A vital susceptibility found in a WordPress plug-in that has been downloaded 1.7 million times enables potential attackers to take absolute control of blogs that utilize it.
The fault is placed in the MailPoet Newsletters plug-in, formerly known as wysija-newsletters, and was noticed by researchers from Web security firm Sucuri.
“This bug should be taken seriously; it gives a potential intruder the power to do anything he wants on his victim’s website,” Daniel Cid, Sucuri’s chief technology officer, said in a blog post Tuesday. “It allows for any PHP file to be uploaded. This can allow an attacker to use your website for phishing lures, sending SPAM, hosting malware, infecting other customers (on a shared server), and so on!”
The vulnerability was patched in MailPoet version 2.6.7, announced on July 2nd, 2014, so all WordPress blog administrators must improve the plug-in to the latest version as soon as possible if they make use of it.

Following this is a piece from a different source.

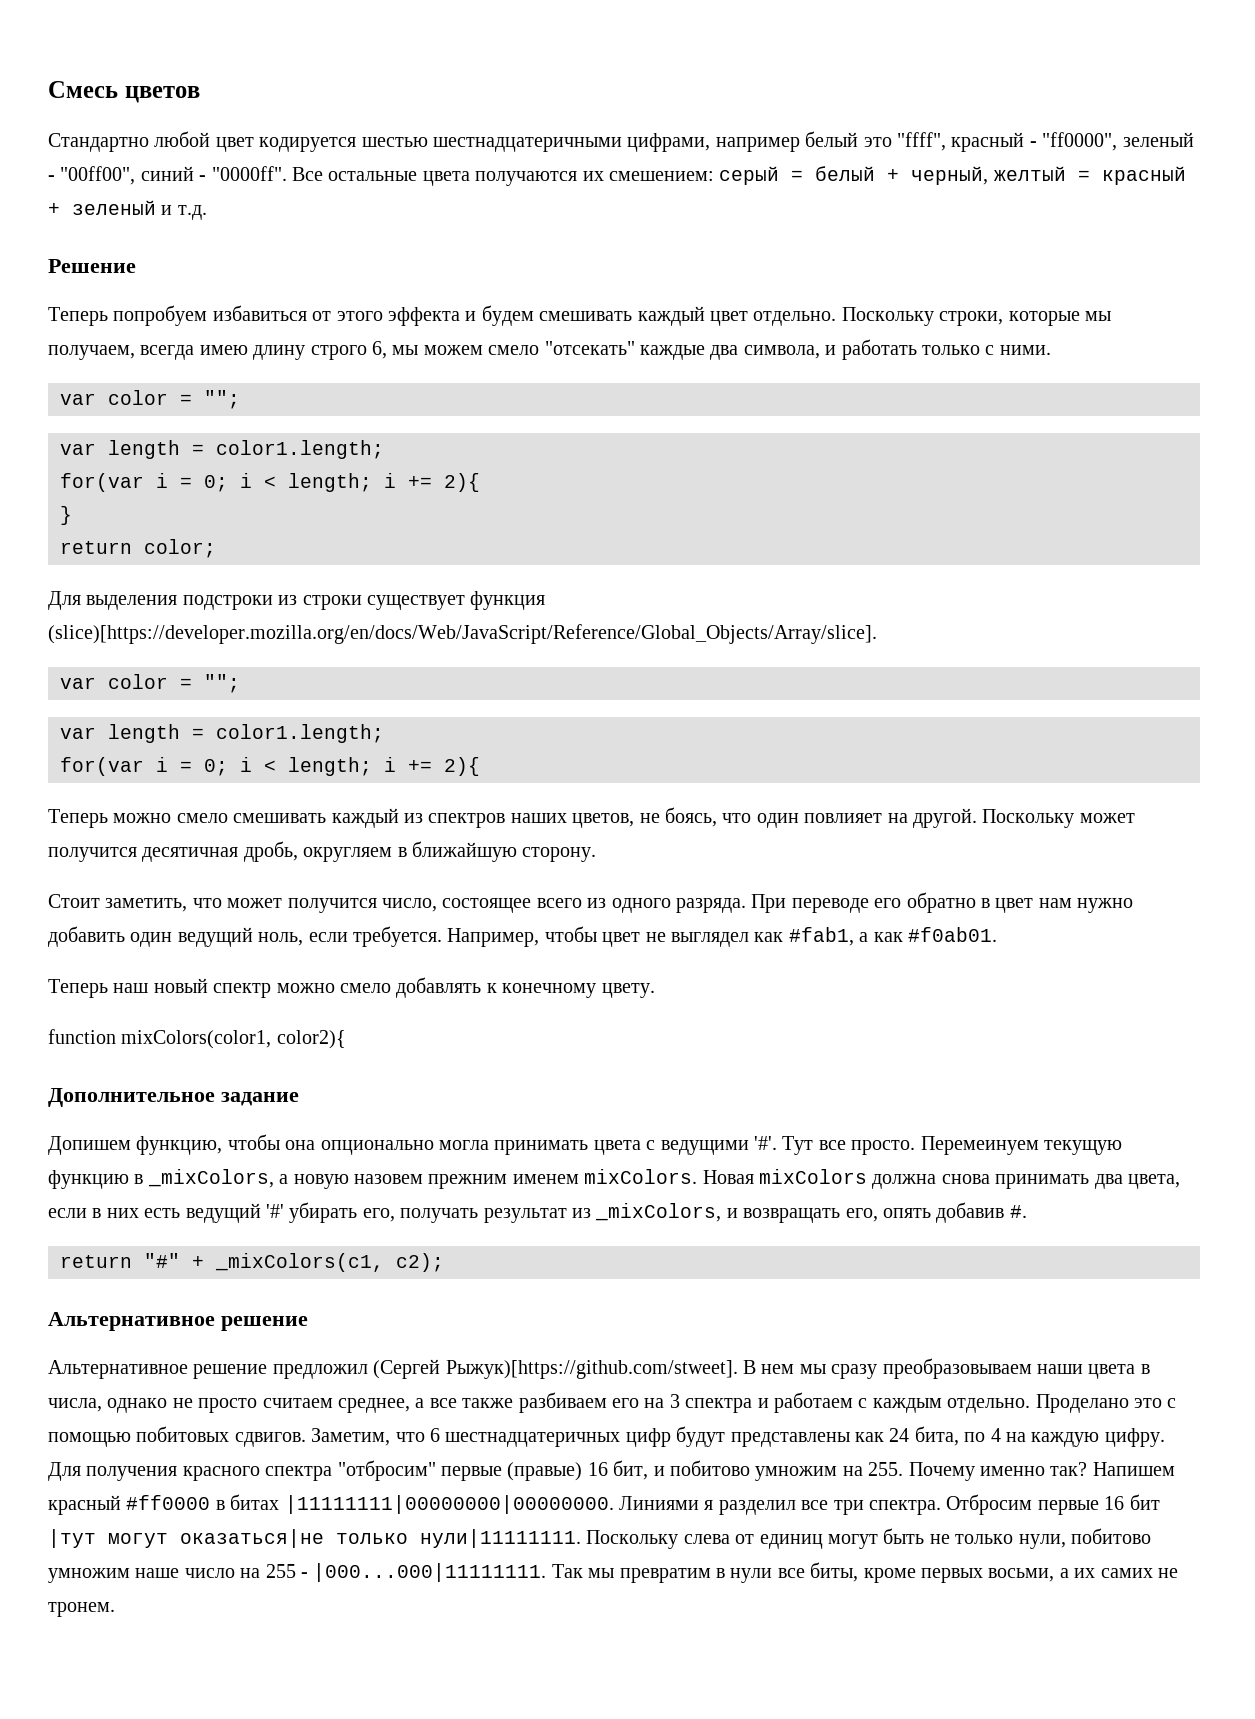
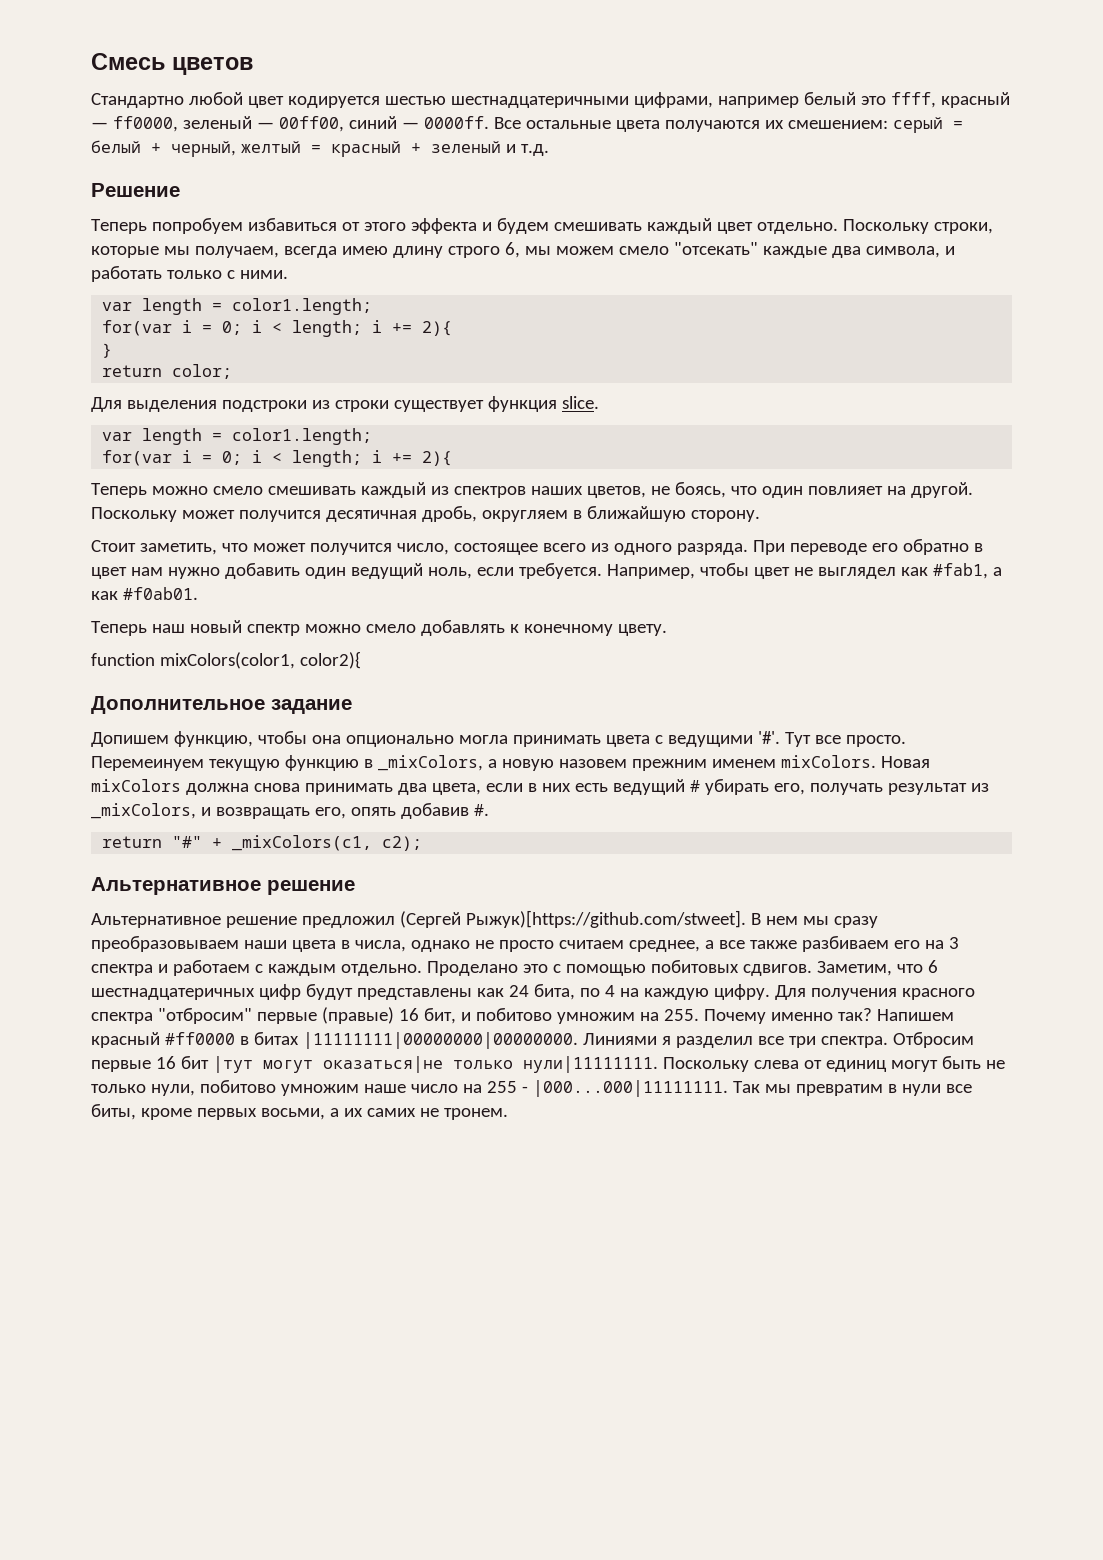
[896,132,1194,152] [48,166,287,185] "ffff", красный - "ff0000", зеленый - "00ff00", синий - "0000ff". -> [890,92,1010,108] [91,116,489,132] ffff, красный — ff0000, зеленый — 00ff00, синий — 0000ff.
[60,390,240,409] // var color = ""; -> (288, 274) none
[48,624,877,644] [60,674,240,693] (slice)[https://developer.mozilla.org/en/docs/Web/JavaScript/Reference/Global_Objects/Array/slice]. // var color = ""; -> [561,396,599,409] slice.
[266,1204,284,1218] '#' -> [689,780,700,792] #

The fault was the outcome of the MailPoet developers mistakenly presuming that the “admin_init” hook in WordPress is only triggered when an administrator visits pages from the administration panel, Cid said.
The MailPoet developers employed admin_init to confirm whether the active user is permitted to upload files, but as this hook is actually also triggered by a page available to unauthenticated users, the plug-in’s file upload functionality was made obtainable to almost everyone.
It’s simple to make this error and all plug-in developers must be careful of this behavior, Cid said. “If you are a developer, never use admin_init() or is_admin() as an authentication method.”
WordPress sites are a continuous target for attackers and those who get compromised are often employed to host spam pages or nasty content as part of other attacks. Cybercriminals are running inspections on the Internet on a daily basis to identify WordPress installations influenced by susceptibilities like the one found in MailPoet.